## Source text

========================================================================

Since STOMA (Algorithm 3, Figure 2(b)) proceeds SGD roughly contained in a $\delta$-sized trust-region with $\gamma$-damped EMA of historical momenta, this section first tunes these two parameters, then the others.

According to abundant experiences, we tune the key parameters $\delta\in[0.04,0.80]$, $\gamma\in[0.50,0.99]$ and conduct 10 different class C tasks for each pair of parameters. Table I indicates that the SGD rate increases with $\delta$-expansion. In contrast, the success rate decreases with the excessive $\delta$ (i.e., too high or too low). Moreover, the SGD rate increases with $\gamma$-shrink while the success rate decreases with $\gamma$-shrink. All in all, iSAGO performs more stable with a smaller step-size $\delta$, hampering local minima’s overcoming. Meanwhile, it combines less historical momenta to perform faster, reducing the reliability. So we set $\delta=0.40$ and $\gamma=0.90$.

========================================================================

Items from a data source

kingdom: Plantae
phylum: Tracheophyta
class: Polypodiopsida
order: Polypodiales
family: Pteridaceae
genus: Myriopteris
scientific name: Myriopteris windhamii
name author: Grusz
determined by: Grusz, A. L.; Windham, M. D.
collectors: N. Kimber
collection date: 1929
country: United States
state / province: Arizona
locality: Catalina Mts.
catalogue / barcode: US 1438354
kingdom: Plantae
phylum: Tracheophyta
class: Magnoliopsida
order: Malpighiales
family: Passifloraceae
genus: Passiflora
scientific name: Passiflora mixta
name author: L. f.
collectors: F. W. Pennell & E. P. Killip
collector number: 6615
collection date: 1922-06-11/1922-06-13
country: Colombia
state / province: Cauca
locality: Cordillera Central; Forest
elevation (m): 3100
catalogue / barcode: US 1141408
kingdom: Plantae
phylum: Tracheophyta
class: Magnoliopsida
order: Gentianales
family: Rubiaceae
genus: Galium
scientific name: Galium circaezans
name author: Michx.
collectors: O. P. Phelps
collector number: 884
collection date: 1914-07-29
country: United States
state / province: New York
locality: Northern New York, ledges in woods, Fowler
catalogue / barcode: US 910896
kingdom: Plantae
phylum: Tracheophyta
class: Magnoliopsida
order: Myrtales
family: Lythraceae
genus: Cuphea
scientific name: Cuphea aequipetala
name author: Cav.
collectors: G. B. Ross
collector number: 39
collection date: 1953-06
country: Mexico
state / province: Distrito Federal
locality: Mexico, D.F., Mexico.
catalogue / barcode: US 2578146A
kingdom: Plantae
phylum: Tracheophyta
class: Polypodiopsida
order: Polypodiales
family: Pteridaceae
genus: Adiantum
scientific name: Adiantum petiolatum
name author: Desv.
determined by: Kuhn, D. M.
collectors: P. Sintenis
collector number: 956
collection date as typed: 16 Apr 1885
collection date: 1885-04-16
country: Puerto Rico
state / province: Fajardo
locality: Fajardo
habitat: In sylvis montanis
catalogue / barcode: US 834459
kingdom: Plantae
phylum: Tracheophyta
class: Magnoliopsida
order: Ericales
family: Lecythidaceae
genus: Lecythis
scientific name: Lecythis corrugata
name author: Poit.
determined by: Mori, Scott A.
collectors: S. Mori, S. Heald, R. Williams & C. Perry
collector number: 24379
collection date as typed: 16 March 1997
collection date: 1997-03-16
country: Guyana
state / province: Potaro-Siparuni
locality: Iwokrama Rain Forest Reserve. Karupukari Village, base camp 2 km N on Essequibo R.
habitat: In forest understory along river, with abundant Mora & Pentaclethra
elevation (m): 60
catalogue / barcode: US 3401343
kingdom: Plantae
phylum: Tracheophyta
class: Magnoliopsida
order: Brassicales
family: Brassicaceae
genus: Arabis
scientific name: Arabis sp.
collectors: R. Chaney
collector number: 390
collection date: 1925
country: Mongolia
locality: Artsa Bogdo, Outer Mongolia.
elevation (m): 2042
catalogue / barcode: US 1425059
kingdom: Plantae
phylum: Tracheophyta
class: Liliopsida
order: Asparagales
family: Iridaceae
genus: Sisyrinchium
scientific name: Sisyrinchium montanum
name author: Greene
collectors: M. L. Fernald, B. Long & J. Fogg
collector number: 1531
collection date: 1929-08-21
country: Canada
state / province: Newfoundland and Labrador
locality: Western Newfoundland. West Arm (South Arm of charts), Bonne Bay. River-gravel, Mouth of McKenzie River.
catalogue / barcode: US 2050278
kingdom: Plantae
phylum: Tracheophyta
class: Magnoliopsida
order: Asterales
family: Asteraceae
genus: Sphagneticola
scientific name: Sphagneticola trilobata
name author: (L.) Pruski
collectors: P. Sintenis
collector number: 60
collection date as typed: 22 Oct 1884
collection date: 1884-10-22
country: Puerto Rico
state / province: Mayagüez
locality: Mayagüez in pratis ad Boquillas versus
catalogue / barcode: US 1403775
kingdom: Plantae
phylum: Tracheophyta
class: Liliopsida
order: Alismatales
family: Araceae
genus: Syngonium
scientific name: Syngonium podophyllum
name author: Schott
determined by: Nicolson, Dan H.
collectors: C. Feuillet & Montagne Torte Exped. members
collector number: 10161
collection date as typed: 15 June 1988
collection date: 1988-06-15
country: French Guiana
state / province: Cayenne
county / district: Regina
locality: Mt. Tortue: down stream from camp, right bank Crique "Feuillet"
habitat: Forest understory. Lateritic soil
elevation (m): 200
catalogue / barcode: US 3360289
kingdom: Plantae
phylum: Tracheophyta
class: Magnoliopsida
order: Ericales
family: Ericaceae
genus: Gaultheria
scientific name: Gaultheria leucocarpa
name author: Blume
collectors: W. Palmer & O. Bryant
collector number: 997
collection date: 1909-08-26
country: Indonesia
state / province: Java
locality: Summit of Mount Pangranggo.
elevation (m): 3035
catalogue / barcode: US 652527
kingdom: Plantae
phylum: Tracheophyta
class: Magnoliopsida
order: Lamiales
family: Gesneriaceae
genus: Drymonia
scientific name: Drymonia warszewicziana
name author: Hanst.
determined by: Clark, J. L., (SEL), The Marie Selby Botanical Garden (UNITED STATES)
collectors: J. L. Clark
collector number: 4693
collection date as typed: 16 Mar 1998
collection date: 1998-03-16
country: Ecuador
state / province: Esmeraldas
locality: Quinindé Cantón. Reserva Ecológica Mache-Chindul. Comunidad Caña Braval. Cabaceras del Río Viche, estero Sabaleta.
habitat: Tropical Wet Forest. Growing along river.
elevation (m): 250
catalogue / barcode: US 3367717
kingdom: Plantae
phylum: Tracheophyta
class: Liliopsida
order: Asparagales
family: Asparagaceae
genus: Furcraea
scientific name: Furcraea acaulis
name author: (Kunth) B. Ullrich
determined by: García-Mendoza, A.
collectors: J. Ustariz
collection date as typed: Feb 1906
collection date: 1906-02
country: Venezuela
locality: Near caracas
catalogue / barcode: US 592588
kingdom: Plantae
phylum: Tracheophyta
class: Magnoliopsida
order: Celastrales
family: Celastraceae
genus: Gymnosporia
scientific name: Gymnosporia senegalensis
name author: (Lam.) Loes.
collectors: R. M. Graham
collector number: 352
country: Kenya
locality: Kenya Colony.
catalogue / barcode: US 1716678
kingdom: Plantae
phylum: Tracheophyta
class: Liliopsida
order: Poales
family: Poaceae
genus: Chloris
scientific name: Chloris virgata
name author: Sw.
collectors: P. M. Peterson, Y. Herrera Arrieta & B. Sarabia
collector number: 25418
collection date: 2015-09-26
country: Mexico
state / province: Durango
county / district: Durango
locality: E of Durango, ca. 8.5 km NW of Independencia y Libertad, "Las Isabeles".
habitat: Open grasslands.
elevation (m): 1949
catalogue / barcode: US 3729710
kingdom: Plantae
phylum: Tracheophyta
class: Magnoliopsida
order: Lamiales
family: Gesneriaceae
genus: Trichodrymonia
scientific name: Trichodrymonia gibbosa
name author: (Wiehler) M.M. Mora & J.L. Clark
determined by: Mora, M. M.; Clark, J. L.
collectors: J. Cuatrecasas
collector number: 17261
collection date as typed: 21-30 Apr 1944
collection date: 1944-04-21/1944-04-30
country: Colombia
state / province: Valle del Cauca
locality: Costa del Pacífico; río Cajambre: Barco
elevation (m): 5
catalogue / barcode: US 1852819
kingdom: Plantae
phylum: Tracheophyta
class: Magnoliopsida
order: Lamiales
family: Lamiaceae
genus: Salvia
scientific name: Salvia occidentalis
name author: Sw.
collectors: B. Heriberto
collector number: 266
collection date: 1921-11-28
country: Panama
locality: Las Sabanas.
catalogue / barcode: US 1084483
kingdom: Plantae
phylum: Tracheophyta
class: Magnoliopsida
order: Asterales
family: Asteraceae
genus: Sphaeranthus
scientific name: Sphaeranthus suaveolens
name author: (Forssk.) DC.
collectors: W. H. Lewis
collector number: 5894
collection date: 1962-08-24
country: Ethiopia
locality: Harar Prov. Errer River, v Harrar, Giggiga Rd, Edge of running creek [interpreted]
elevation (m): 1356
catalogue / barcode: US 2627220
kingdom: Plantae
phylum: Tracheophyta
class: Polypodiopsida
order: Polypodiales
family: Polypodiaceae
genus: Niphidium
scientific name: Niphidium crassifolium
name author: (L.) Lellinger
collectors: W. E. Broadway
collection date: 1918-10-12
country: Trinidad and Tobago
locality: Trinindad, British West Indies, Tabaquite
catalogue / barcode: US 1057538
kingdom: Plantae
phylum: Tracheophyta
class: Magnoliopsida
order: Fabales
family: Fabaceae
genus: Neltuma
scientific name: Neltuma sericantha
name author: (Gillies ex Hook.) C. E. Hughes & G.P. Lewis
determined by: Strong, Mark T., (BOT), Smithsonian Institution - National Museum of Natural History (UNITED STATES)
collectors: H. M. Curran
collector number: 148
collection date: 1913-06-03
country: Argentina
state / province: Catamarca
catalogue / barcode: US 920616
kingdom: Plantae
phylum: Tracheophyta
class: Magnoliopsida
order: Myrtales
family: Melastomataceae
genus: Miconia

========================================================================

## Questions to answer
1. From the parameter-tuning text, reproduce the stretch from "According to abundant" through "set $\delta=0.40$ and $\gamma=0.90$.".
2. Answer these from the parameter-tuning text:
(a) Over what range is δ tuned?
(b) How many class C tasks are run for each pair of parameters?
(c) What values are finally set for δ and γ?
3. Condense the paragraph of the parameter-tuning text that begins "According to abundant experiences" into a short list, keeping its main facts.
Work from the parameter-tuning text alone.

## Written responses
1.
According to abundant experiences, we tune the key parameters $\delta\in[0.04,0.80]$, $\gamma\in[0.50,0.99]$ and conduct 10 different class C tasks for each pair of parameters. Table I indicates that the SGD rate increases with $\delta$-expansion. In contrast, the success rate decreases with the excessive $\delta$ (i.e., too high or too low). Moreover, the SGD rate increases with $\gamma$-shrink while the success rate decreases with $\gamma$-shrink. All in all, iSAGO performs more stable with a smaller step-size $\delta$, hampering local minima’s overcoming. Meanwhile, it combines less historical momenta to perform faster, reducing the reliability. So we set $\delta=0.40$ and $\gamma=0.90$.

2.
(a) From 0.04 to 0.80.
(b) 10.
(c) δ = 0.40 and γ = 0.90.

3.
- δ is tuned in [0.04, 0.80] and γ in [0.50, 0.99], with 10 different class C tasks for each pair.
- Table I shows that the SGD rate rises as δ expands, while the success rate drops when δ is too high or too low.
- The SGD rate rises as γ shrinks, while the success rate falls.
- A smaller δ makes iSAGO more stable but hampers overcoming local minima.
- Combining fewer historical momenta makes it faster but less reliable.
- The chosen settings are δ = 0.40 and γ = 0.90.